Despite their widespread use, predicting the three-dimensional structures of these molecular crystals can be quite difficult, especially when certain compounds can crystallize into different forms. A notable instance from the late 1990s showed the importance of crystal structure prediction: the HIV medication ritonavir unexpectedly changed from its known crystal form to a more stable but previously unknown one, which led to its ineffectiveness, forcing the drug off the market until a new formulation emerged.

Most existing methods for predicting crystal structures rely on physics-based techniques, which often have limitations; they can introduce biases and errors or may suggest more forms than what is actually observed in experimental settings. Additionally, these methods are computationally intensive and can take a considerable amount of time, from weeks to months, based on the complexity of the molecules involved.

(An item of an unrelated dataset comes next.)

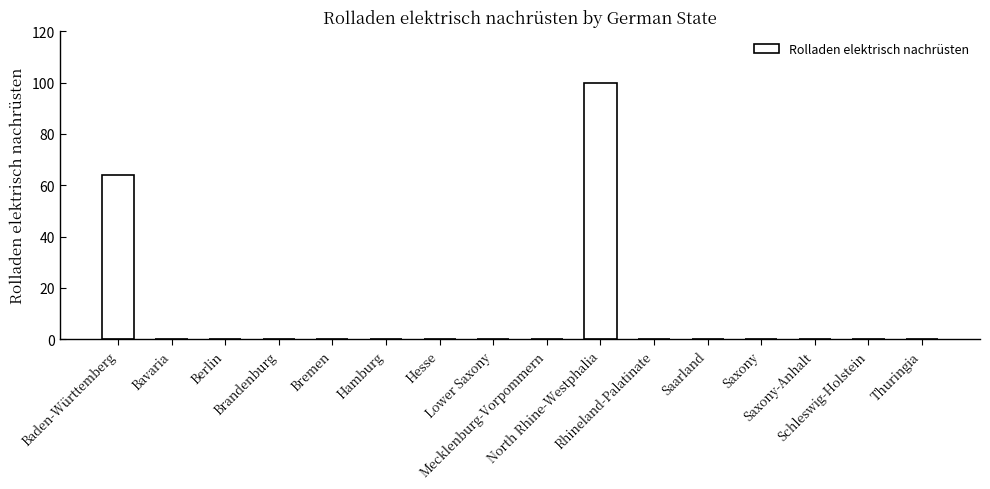

At which category does the chart reach its peak across all series?

North Rhine-Westphalia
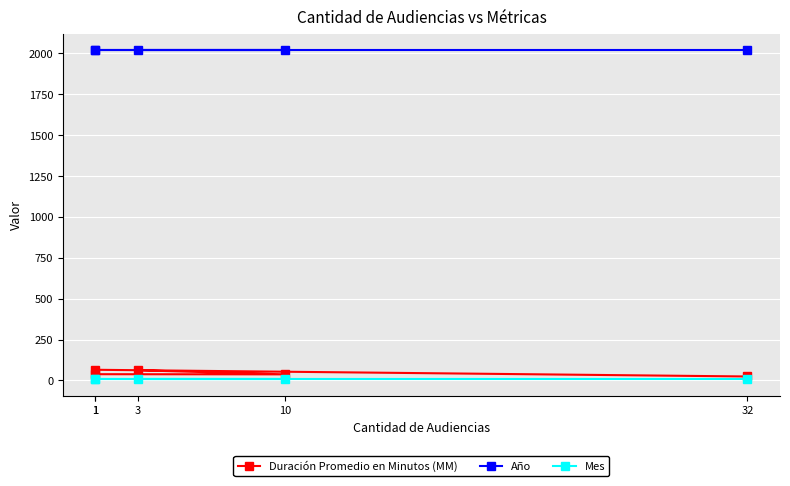

What is the label of the 1st point from the right?

32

Mark Tuckerman, a professor of chemistry and mathematics at NYU and senior author of the study, noted, “Current physics-based techniques are not only expensive and time-consuming but may also produce results that are limited by the accuracy of the physics used, which has prompted the need for computational methods that can mitigate these issues.”

To tackle this problem, Tuckerman and NYU postdoctoral researcher Nikolaos Galanakis have developed a mathematical framework called “Crystal Math.” This method predicts crystal structures governed by mathematical rules regarding how molecules are organized in crystals, alongside a few simple physical descriptors of the crystals’ environments. They identify 13 essential parameters linked to the arrangement of molecules—like their locations and orientations—and other geometric factors that help define the shape of each molecule within the crystal.

The researchers confirmed the rules of Crystal Math by utilizing the Cambridge Crystal Data Centre, which hosts a vast collection of known organic molecular crystal structures. They tested their mathematical rules against these structures to establish principles that were likely to hold true, and then translated these principles into equations capable of predicting the structures of molecular crystals not recorded in the database. They used well-known pharmaceuticals like aspirin and paracetamol as basic test cases.

Following the formulation of their equations, the researchers further applied Crystal Math to more complex molecular crystals that feature highly flexible molecules—structures not present in the database. Their predictions matched experimental results with a high degree of accuracy.

Tuckerman remarked, “Our equations seem to only yield experimentally realistic crystal structures, addressing the issue found in physics-based approaches, which often overshoot the number of potential structures, some of which may never be discovered through experimentation.”

A key advantage is that these solutions can now be reached in just a few hours using a standard laptop, unlike the lengthy processing times and advanced computing resources required by physics-based methods.

“We can now achieve solutions overnight instead of having to wait weeks or months, as solving the equations is quite rapid,” Tuckerman added.

Crystal Math is the result of seven years of dedication from Tuckerman and Galanakis to find a mathematical answer to this complex challenge. Tuckerman found inspiration in a 1967 paper by Swiss mathematician and crystallographer Johann Jakob Burckhardt, who proposed that mathematical methods could be utilized to predict crystal structures but did not provide a solution.

More than 55 years after Burckhardt’s suggestion, Tuckerman and Galanakis’s math-based method has attracted attention from the pharmaceutical industry and shows promise for exploring undiscovered compounds and predicting their crystal structures.

Tuckerman explained, “The ability to create new products is fundamentally dependent on understanding whether the compounds can crystallize, how many different forms they might have, and the stability of those forms. Our mathematical approach allows for the testing of numerous compounds for their crystallization potential and assesses the viability of these structures for market readiness.”

This research was funded by the National Science Foundation (CHE-1955381 and DMR-2118890).